Definitely good and stable turntable. Automatic works smoothly. If you find this and it's good condition, don't hesitate, just buy it. It's worth it!

8/10 by findog3103

Sounds wonderful to my ears. I have a Dual 1019, Technics SL-B2, Pioneer PLX-1000 and the D303 matches them all.

9/10 by Alchemist_8

Great well built turntable. Great sound reproduction and very easy to use. Technics know how to build a weighty turntable!

7/10 by 77Shellac

Picked one of these up for cheap (just under $50, plus shipping) awhile ago and did some minor fixing up. Mostly it was just dirty, as the previous owner let it sit unused for about 10 years. A quick cleaning and lubing did wonders. Spins at true speeds, and the automatic features (including record size detection switches) work correctly. I installed a plug n spin head shell/cartridge/ stylus unit (a modestly priced Audio Technica unit). After balancing, it performs well and sounds great for the price. Reasonable price was a big factor overall, and I think this machine is superior to many of the newer affordable priced junk machines out there. The tone arm is of good quality, and adjustments are smooth and easy. The motor and platter seem solid, and I haven't been bothered by any weird glitches. It's not the solid beast that the 1200 is, but it's a great lower cost machine. The automatic features are ideal for my girlfriend and her kids (less broken needles and gouged records!)

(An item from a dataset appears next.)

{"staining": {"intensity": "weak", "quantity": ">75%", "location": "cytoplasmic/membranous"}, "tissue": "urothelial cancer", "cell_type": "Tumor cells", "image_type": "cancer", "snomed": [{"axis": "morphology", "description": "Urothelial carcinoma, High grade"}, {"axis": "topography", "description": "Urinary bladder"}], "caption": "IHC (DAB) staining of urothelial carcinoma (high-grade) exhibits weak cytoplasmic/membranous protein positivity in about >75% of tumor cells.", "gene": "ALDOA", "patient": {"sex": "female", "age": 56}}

I agree with jwspicer1 that the dust cover hinges leave something to be desired, but I am one to just take the cover off and set it aside until I'm done playing records. If you like an automatic machine and are a fan of the Technics brand, you would likely not go wrong investing $100-$150 in a D303.

9/10 by jwspicer1

The successor to the D3, and a very unusual beast. First, the platter is recessed into the base to create a lower profile than the D3. Closer to the later P-mount straight arm machines to come. Second, the integral rotor-platter design was kept, but the coils were actually printed on a circuit board, with the rotor magnet suspended above the printed coils. Still effective, but a bit less torque than the D3. Third, the Memo-Repeat was gone, replaced with a standard Repeat switch. Fourth, the record size was selected by the push-pin detection system (shared with other models around the same period, like the Q303). That was actually a good thing if the machine is properly maintained. Fortunately the quality of the construction and especially the arm were kept up. Nice general-purpose turntable. Not the flashiest, but it won't embarrass if given a good cartridge. And readily available for reasonable prices unlike other Technics models. Would get a 10/10, but there's that blasted dust cover hinge thing again.